THE TASK
Revise every line of the data below so that "Observed" becomes "Recorded" throughout, with everything else unchanged. Leave the pictures out of your answer.

== == ==

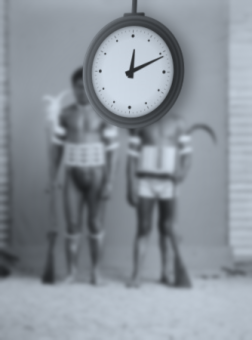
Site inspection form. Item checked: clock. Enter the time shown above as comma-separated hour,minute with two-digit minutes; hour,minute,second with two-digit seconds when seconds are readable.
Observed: 12,11
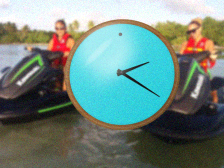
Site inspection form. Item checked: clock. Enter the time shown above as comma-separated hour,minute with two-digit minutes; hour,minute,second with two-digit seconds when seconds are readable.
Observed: 2,21
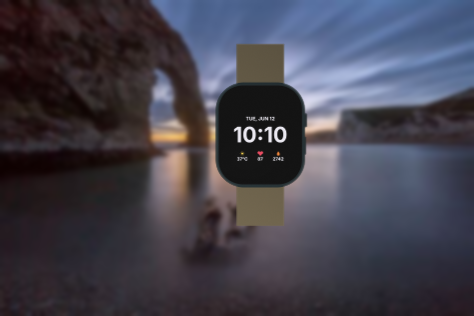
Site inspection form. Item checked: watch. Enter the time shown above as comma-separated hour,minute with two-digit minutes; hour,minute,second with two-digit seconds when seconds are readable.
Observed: 10,10
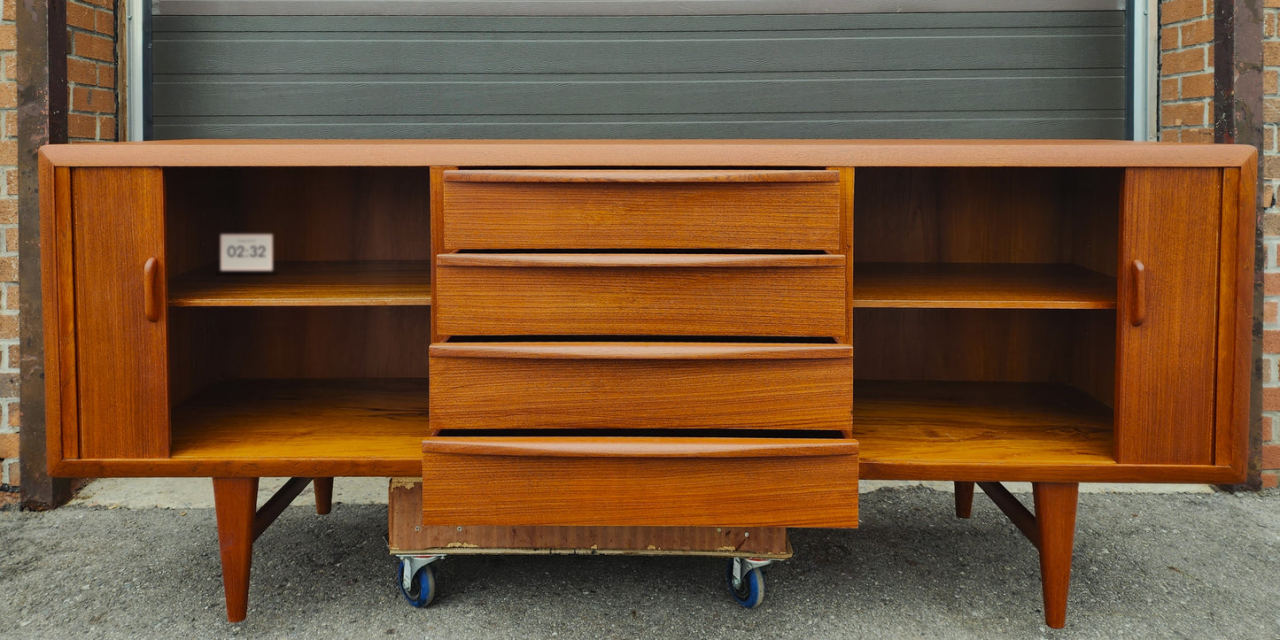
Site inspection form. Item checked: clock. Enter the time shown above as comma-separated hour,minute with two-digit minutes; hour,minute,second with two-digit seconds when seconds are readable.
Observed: 2,32
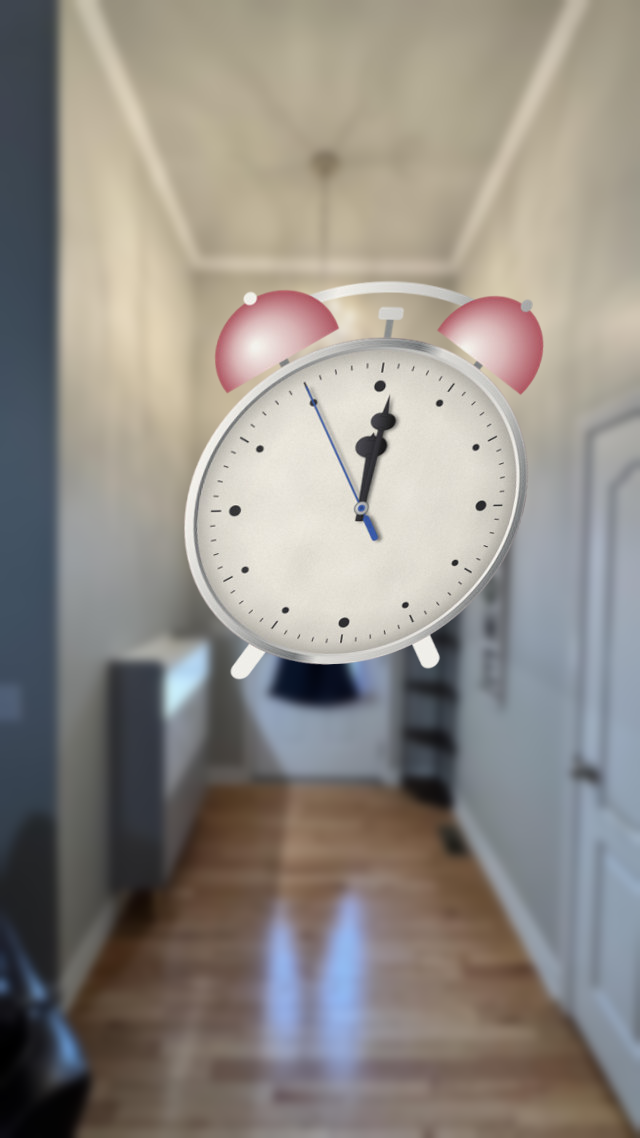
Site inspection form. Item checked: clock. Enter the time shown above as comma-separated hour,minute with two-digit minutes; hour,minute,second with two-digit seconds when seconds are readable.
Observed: 12,00,55
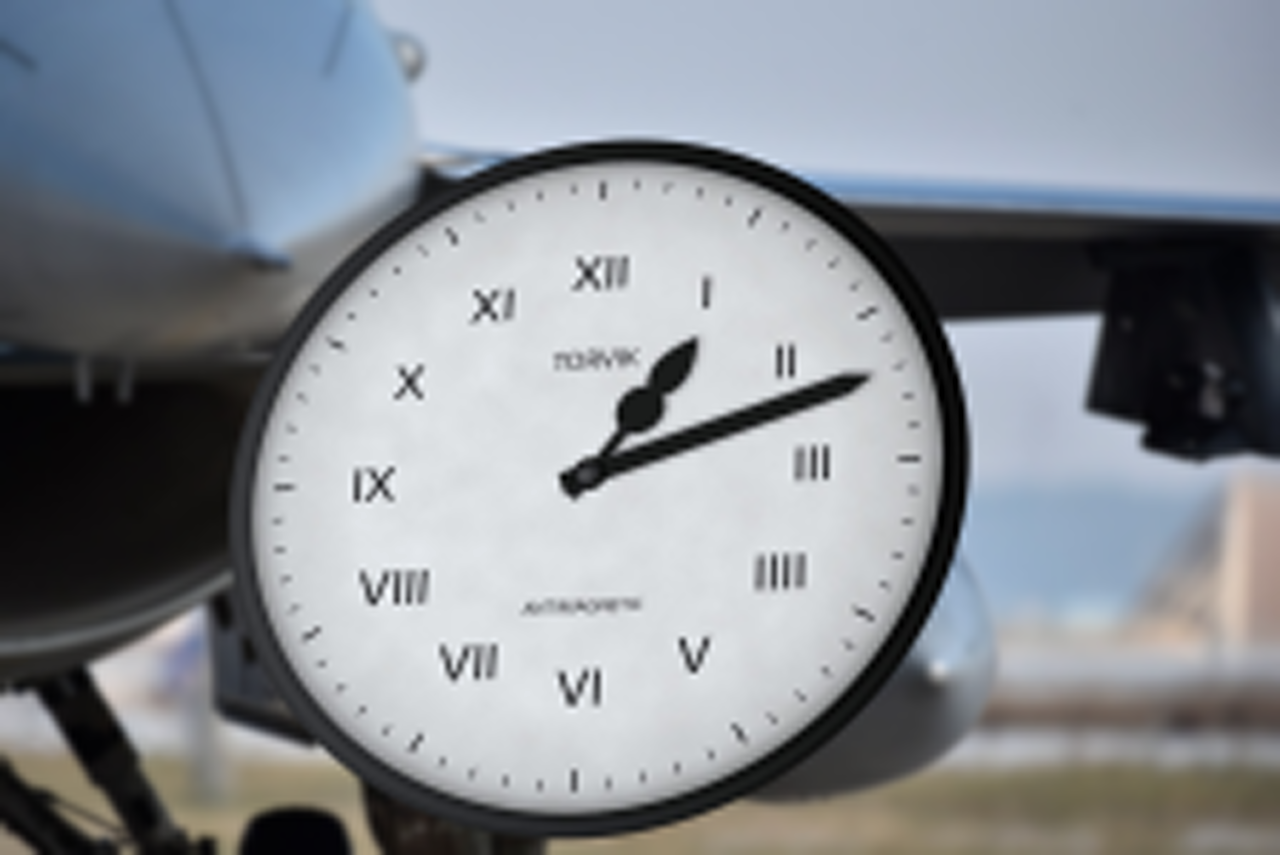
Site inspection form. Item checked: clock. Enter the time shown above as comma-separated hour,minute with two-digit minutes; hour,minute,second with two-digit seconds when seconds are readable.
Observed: 1,12
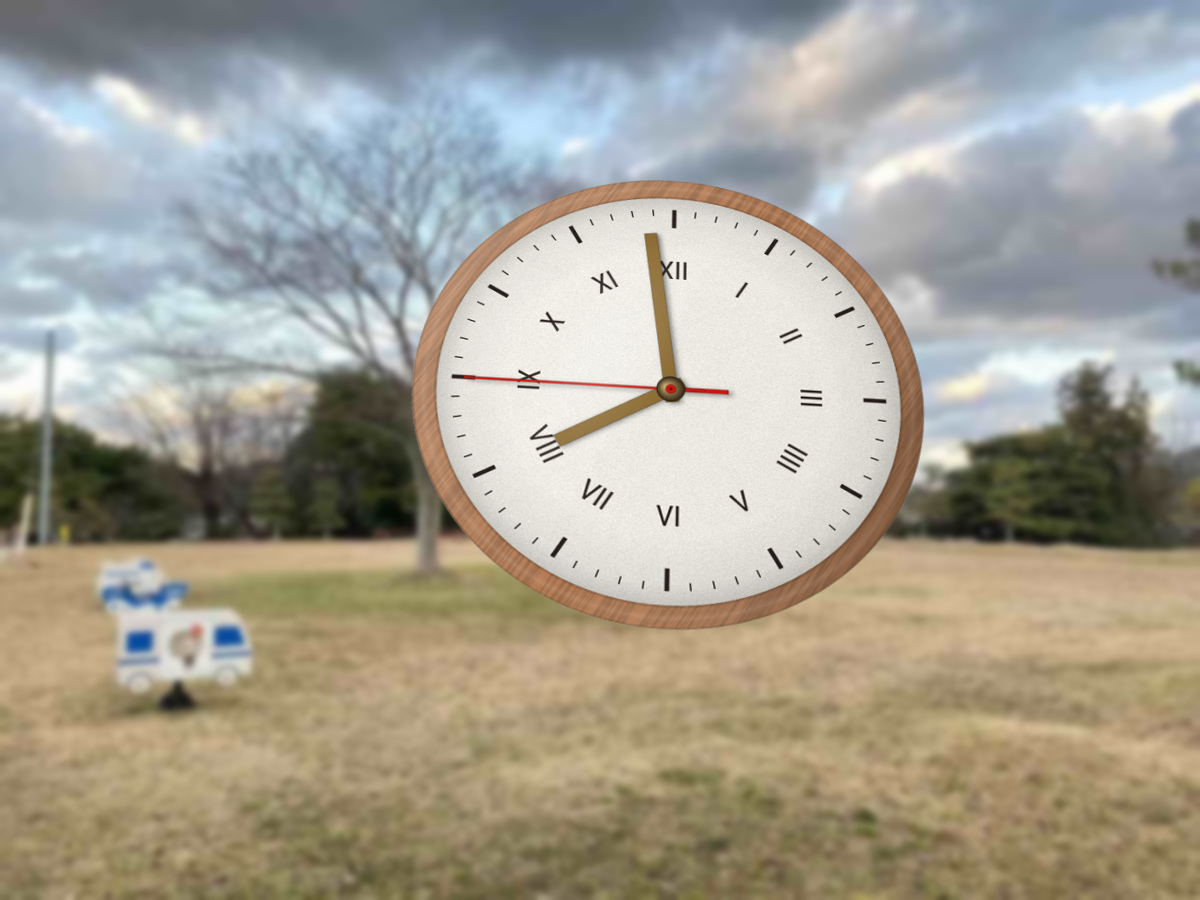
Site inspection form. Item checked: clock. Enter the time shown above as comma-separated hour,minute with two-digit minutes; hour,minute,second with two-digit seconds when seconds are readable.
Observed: 7,58,45
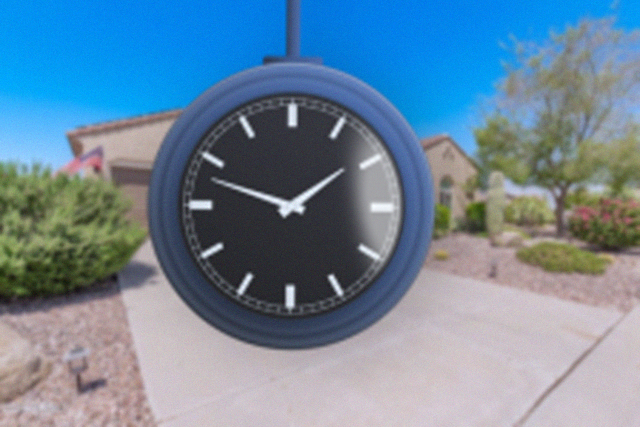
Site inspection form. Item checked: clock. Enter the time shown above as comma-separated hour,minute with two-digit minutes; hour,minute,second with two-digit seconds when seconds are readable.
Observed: 1,48
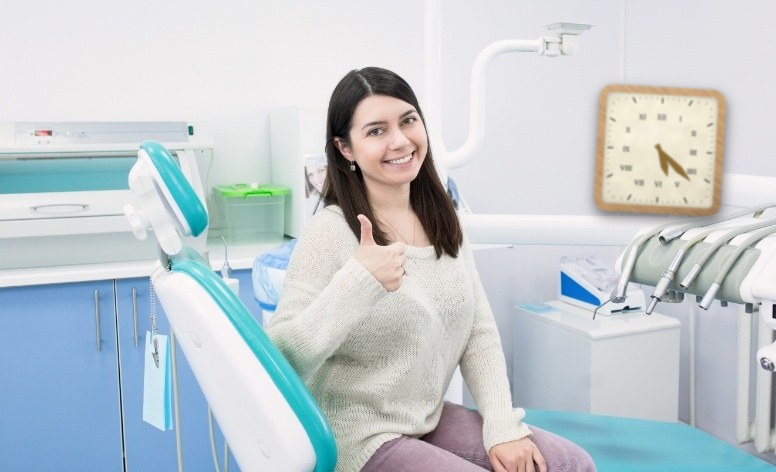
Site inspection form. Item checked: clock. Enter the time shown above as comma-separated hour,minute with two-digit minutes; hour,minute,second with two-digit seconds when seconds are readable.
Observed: 5,22
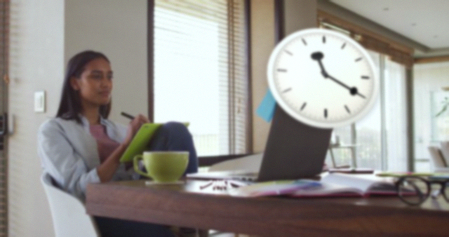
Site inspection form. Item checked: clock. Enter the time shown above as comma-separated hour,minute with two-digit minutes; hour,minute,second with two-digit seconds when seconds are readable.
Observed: 11,20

== == ==

ANSWER TO THIS TASK
Site inspection form. Item checked: clock. Enter the time shown above as comma-separated hour,minute with two-digit minutes; hour,minute,second with two-digit seconds when seconds are readable.
Recorded: 12,11
Site inspection form. Item checked: clock. Enter the time shown above as comma-separated hour,minute with two-digit minutes; hour,minute,second with two-digit seconds when seconds are readable.
Recorded: 2,21
Site inspection form. Item checked: watch. Enter the time shown above as comma-separated hour,minute with two-digit minutes; hour,minute,second with two-digit seconds when seconds are readable.
Recorded: 10,10
Site inspection form. Item checked: clock. Enter the time shown above as comma-separated hour,minute with two-digit minutes; hour,minute,second with two-digit seconds when seconds are readable.
Recorded: 2,32
Site inspection form. Item checked: clock. Enter the time shown above as comma-separated hour,minute with two-digit minutes; hour,minute,second with two-digit seconds when seconds are readable.
Recorded: 12,00,55
Site inspection form. Item checked: clock. Enter the time shown above as comma-separated hour,minute with two-digit minutes; hour,minute,second with two-digit seconds when seconds are readable.
Recorded: 1,12
Site inspection form. Item checked: clock. Enter the time shown above as comma-separated hour,minute with two-digit minutes; hour,minute,second with two-digit seconds when seconds are readable.
Recorded: 7,58,45
Site inspection form. Item checked: clock. Enter the time shown above as comma-separated hour,minute with two-digit minutes; hour,minute,second with two-digit seconds when seconds are readable.
Recorded: 1,48
Site inspection form. Item checked: clock. Enter the time shown above as comma-separated hour,minute with two-digit minutes; hour,minute,second with two-digit seconds when seconds are readable.
Recorded: 5,22
Site inspection form. Item checked: clock. Enter the time shown above as comma-separated hour,minute with two-digit minutes; hour,minute,second with two-digit seconds when seconds are readable.
Recorded: 11,20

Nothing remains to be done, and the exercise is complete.